• _Testo scelto_
»»
Quercia di Nottoria, un simbolo da preservare

Quercia di Nottoria, un simbolo da preservare

Il maestoso albero, alto 22 metri, necessita di cure urgenti. L’appello del Fai Umbria all’Amministrazione comunale: “Agire subito per renderlo un motore di sviluppo sostenibile”.


Necessita di cure urgenti la Quercia di Nottoria, simbolo del territorio nursino e dell’intera Valnerina. Un recente sopralluogo effettuato dal servizio fitosanitario della Regione Umbria, infatti, ha confermato quanto sia fondamentale agire al più presto allo scopo di preservare la vitalità del maestoso albero alto 22 metri, custode di tre secoli di storia e natura.

A fare il punto della situazione è il Fai Umbria, attivatosi su input della presidente dell’associazione a tutela della Quercia Maria Giuseppina D’Acunto. “L’albero non figura ancora nel registro nazionale degli alberi monumentali, nonostante le sue caratteristiche lo rendano un candidato ideale. L’avvio dell’iter di iscrizione – si legge in un comunicato inviato al Corriere dell’Umbria che rilanciamo – spetta alla proprietà, in questo caso al Comune di Norcia, già sollecitato in passato ma mai intervenuto anche a causa delle emergenze legate al sisma del 2016. Oggi, con la ricostruzione in corso, l’auspicio è che l’Amministrazione raccolga il testimone e proceda alla richiesta formale: un gesto simbolico, ma al tempo stesso concreto, di fiducia nel futuro e di ritorno alla normalità”.

Quercia di Nottoria

La Quercia, in tal senso, “potrebbe diventare il fulcro di un più ampio progetto di valorizzazione turistica” anche in virtù del fatto che la frazione di Nottoria possiede “un patrimonio paesaggistico, storico e culturale unico: da numerosi altri alberi antichi, al raro castagneto ancora presente nell’area, testimone di una civiltà contadina ormai scomparsa, alla monumentale ‘Fontaccia’, antica fonte d’acqua di probabile origine romana fino ai sentieri del Parco dei Monti Sibillini”. L’obiettivo è quello di “creare un percorso escursionistico strutturato in più tappe, con la Quercia come punta di partenza” così da promuovere il turismo lento e rafforzare ulteriormente l’immagine del territorio. “La sfida, ora, è avviare un percorso virtuoso di collaborazione tra Istituzioni e realtà locali per trasformare l’albero secolare in un motore di sviluppo sostenibile”.
««
• _Serie di esercizi_
A) Rispondi a queste domande sul testo sulla Quercia di Nottoria:
(i) Quanto è alto l'albero?
(ii) Chi ha fatto il recente sopralluogo sull'albero?
(iii) Che cos'è la "Fontaccia"?
B) Nel testo sulla Quercia di Nottoria, prendi la parte che si apre con le parole "Necessita di cure urgenti la" e si chiude con "storia e natura.". Riscrivila mettendo "servizio forestale" al posto di "servizio fitosanitario".
C) Trasforma in un breve elenco il paragrafo del testo sulla Quercia di Nottoria che comincia con "La Quercia, in tal senso". Tieni i fatti principali.
Le righe qui sotto sono materiale a parte e non hanno a che fare con il testo.

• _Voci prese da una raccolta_
»»
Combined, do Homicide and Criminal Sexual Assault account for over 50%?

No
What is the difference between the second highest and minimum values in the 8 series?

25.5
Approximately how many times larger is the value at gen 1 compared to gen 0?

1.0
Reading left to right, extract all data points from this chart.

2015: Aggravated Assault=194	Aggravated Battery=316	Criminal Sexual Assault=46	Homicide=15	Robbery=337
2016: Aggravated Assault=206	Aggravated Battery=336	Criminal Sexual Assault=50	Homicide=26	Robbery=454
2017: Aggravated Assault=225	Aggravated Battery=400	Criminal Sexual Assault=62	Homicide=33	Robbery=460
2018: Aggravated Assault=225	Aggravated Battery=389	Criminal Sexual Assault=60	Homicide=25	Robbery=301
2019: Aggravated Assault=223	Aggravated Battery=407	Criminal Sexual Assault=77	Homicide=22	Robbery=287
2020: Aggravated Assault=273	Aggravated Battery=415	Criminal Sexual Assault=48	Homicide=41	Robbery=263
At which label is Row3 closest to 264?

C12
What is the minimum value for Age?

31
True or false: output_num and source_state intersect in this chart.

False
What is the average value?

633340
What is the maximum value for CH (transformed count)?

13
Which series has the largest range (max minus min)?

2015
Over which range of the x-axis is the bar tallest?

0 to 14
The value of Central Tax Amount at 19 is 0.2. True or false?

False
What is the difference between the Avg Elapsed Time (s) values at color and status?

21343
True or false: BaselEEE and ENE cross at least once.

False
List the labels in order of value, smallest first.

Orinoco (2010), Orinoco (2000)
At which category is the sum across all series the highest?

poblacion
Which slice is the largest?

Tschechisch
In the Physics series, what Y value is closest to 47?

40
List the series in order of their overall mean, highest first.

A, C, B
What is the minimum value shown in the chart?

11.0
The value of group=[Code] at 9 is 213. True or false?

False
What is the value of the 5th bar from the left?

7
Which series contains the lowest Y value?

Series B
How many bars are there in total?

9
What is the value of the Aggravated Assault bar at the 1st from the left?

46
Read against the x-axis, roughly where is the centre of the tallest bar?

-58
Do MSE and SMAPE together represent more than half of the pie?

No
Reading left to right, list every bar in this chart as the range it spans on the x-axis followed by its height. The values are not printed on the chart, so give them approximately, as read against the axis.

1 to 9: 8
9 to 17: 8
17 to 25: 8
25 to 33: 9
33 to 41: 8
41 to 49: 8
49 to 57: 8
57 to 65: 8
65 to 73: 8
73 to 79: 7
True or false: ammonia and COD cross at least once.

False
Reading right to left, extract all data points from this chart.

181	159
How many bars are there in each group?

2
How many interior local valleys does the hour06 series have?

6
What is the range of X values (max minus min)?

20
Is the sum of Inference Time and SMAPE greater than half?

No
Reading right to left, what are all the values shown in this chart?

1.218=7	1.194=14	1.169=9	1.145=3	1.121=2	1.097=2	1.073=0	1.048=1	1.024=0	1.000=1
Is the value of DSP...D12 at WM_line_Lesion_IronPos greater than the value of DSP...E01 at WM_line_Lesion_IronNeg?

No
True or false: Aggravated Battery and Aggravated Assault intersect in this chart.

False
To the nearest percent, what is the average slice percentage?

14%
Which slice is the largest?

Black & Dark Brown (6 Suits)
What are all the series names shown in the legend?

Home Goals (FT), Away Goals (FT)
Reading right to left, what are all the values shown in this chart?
««
• _Elenco delle risposte_
A)
(i) È alto 22 metri.
(ii) Il servizio fitosanitario della Regione Umbria.
(iii) È un'antica fonte d'acqua, probabilmente di origine romana.

B)
Necessita di cure urgenti la Quercia di Nottoria, simbolo del territorio nursino e dell’intera Valnerina. Un recente sopralluogo effettuato dal servizio forestale della Regione Umbria, infatti, ha confermato quanto sia fondamentale agire al più presto allo scopo di preservare la vitalità del maestoso albero alto 22 metri, custode di tre secoli di storia e natura.

C)
- La Quercia potrebbe diventare il centro di un progetto più ampio per attirare turisti.
- La frazione di Nottoria ha un patrimonio unico di paesaggio, storia e cultura: molti altri alberi antichi, un raro castagneto legato a una civiltà contadina ormai scomparsa, la "Fontaccia" (antica fonte d'acqua, probabilmente di origine romana) e i sentieri del Parco dei Monti Sibillini.
- L'obiettivo è creare un percorso escursionistico in più tappe che parta dalla Quercia, per promuovere il turismo lento e rafforzare l'immagine del territorio.
- La sfida è far collaborare le istituzioni e le realtà locali, così che l'albero secolare diventi un motore di sviluppo sostenibile.